▸ Task goal
Print the text of all the records below line for line, without changing anything, and leave out the pictures.

▸ Material to process
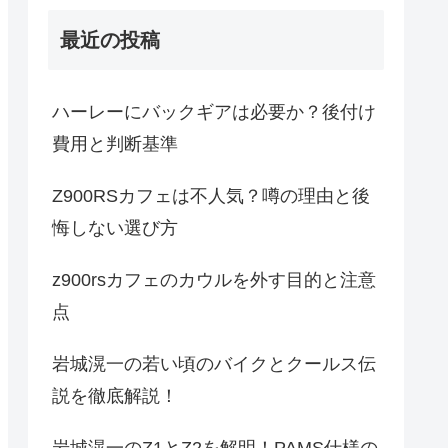
最近の投稿
ハーレーにバックギアは必要か？後付け
費用と判断基準
Z900RSカフェは不人気？噂の理由と後
悔しない選び方
z900rsカフェのカウルを外す目的と注意
点
岩城滉一の若い頃のバイクとクールス伝
説を徹底解説！
岩城滉一のZ1とZ2を解明！PAMS仕様の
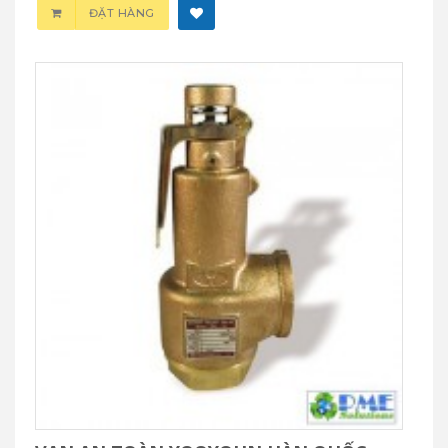
ĐẶT HÀNG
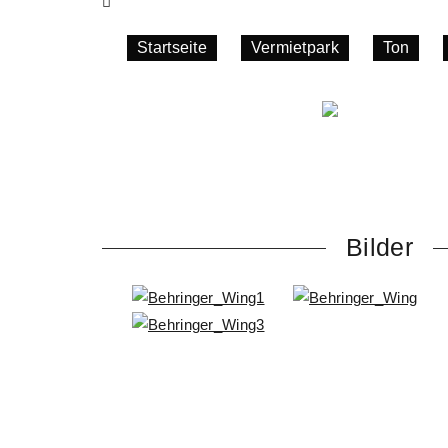
Startseite
»
Vermietpark
»
Ton
»
Bilder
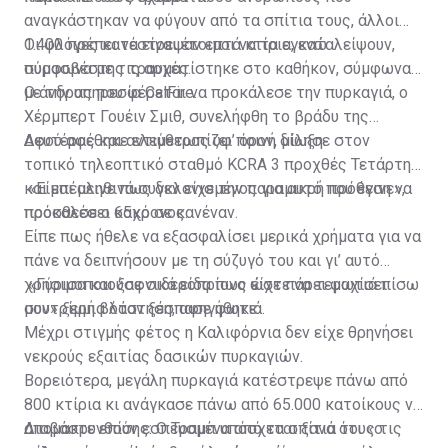
αναγκάστηκαν να φύγουν από τα σπίτια τους, άλλοι
1.400 πρέπει να είναι έτοιμοι να τα εγκαταλείψουν,
Οι φλόγες κατέστρεψαν επτά κτίρια, ενώ
σύμφωνα με τις αρχές.
πυροσβέστης τραυματίστηκε στο καθήκον, σύμφωνα
με την υπηρεσία CalFire.
Ο άνδρας που φέρεται να προκάλεσε την πυρκαγιά, ο
Χέρμπερτ Γουέιν Σμιθ, συνελήφθη το βράδυ της
Δευτέρας και αντιμετωπίζει ποινή δίωξη.
Αφού αφέθηκε ελεύθερος υφ’ όρον, μίλησε στον
τοπικό τηλεοπτικό σταθμό KCRA 3 προχθές Τετάρτη
και επέμεινε πως δεν είχε την παραμικρή πρόθεση να
«Είμαι αληθινά συγκλονισμένος για αυτό που έγινε»,
προκαλέσει κακό σε κανέναν.
πρόσθεσε ο 65χρονος.
Είπε πως ήθελε να εξασφαλίσει μερικά χρήματα για να
πάνε να δειπνήσουν με τη σύζυγό του και γι’ αυτό
χρησιμοποιούσε σιδεροπρίονο ώστε να τεμαχίσει
«Γύρισα και ξαφνικά είδα πως είχε πάρει φωτιά πίσω
συντρίμμια όταν ξέσπασε φωτιά.
μου» ξερή βλάστηση, αφηγήθηκε.
Μέχρι στιγμής φέτος η Καλιφόρνια δεν είχε θρηνήσει
νεκρούς εξαιτίας δασικών πυρκαγιών.
Βορειότερα, μεγάλη πυρκαγιά κατέστρεψε πάνω από
800 κτίρια κι ανάγκασε πάνω από 65.000 κατοίκους να
απομακρυνθούν εσπευσμένα από τα σπίτια τους τις
Διαβάστε επίσης:
Ο Τραμπ υπόσχεται ξανά ότι «ο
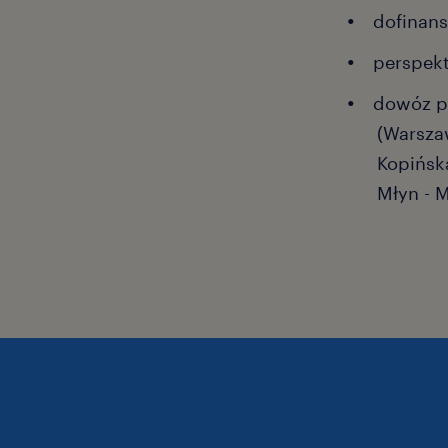
dofinans
perspek
dowóz p
(Warszaw
Kopińska
Młyn -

▸ Response to this exercise
最近の投稿
ハーレーにバックギアは必要か？後付け
費用と判断基準
Z900RSカフェは不人気？噂の理由と後
悔しない選び方
z900rsカフェのカウルを外す目的と注意
点
岩城滉一の若い頃のバイクとクールス伝
説を徹底解説！
岩城滉一のZ1とZ2を解明！PAMS仕様の
ĐẶT HÀNG
Startseite
»
Vermietpark
»
Ton
»
Bilder
αναγκάστηκαν να φύγουν από τα σπίτια τους, άλλοι
1.400 πρέπει να είναι έτοιμοι να τα εγκαταλείψουν,
Οι φλόγες κατέστρεψαν επτά κτίρια, ενώ
σύμφωνα με τις αρχές.
πυροσβέστης τραυματίστηκε στο καθήκον, σύμφωνα
με την υπηρεσία CalFire.
Ο άνδρας που φέρεται να προκάλεσε την πυρκαγιά, ο
Χέρμπερτ Γουέιν Σμιθ, συνελήφθη το βράδυ της
Δευτέρας και αντιμετωπίζει ποινή δίωξη.
Αφού αφέθηκε ελεύθερος υφ’ όρον, μίλησε στον
τοπικό τηλεοπτικό σταθμό KCRA 3 προχθές Τετάρτη
και επέμεινε πως δεν είχε την παραμικρή πρόθεση να
«Είμαι αληθινά συγκλονισμένος για αυτό που έγινε»,
προκαλέσει κακό σε κανέναν.
πρόσθεσε ο 65χρονος.
Είπε πως ήθελε να εξασφαλίσει μερικά χρήματα για να
πάνε να δειπνήσουν με τη σύζυγό του και γι’ αυτό
χρησιμοποιούσε σιδεροπρίονο ώστε να τεμαχίσει
«Γύρισα και ξαφνικά είδα πως είχε πάρει φωτιά πίσω
συντρίμμια όταν ξέσπασε φωτιά.
μου» ξερή βλάστηση, αφηγήθηκε.
Μέχρι στιγμής φέτος η Καλιφόρνια δεν είχε θρηνήσει
νεκρούς εξαιτίας δασικών πυρκαγιών.
Βορειότερα, μεγάλη πυρκαγιά κατέστρεψε πάνω από
800 κτίρια κι ανάγκασε πάνω από 65.000 κατοίκους να
απομακρυνθούν εσπευσμένα από τα σπίτια τους τις
Διαβάστε επίσης:
Ο Τραμπ υπόσχεται ξανά ότι «ο
dofinans
perspek
dowóz p
(Warszaw
Kopińska
Młyn -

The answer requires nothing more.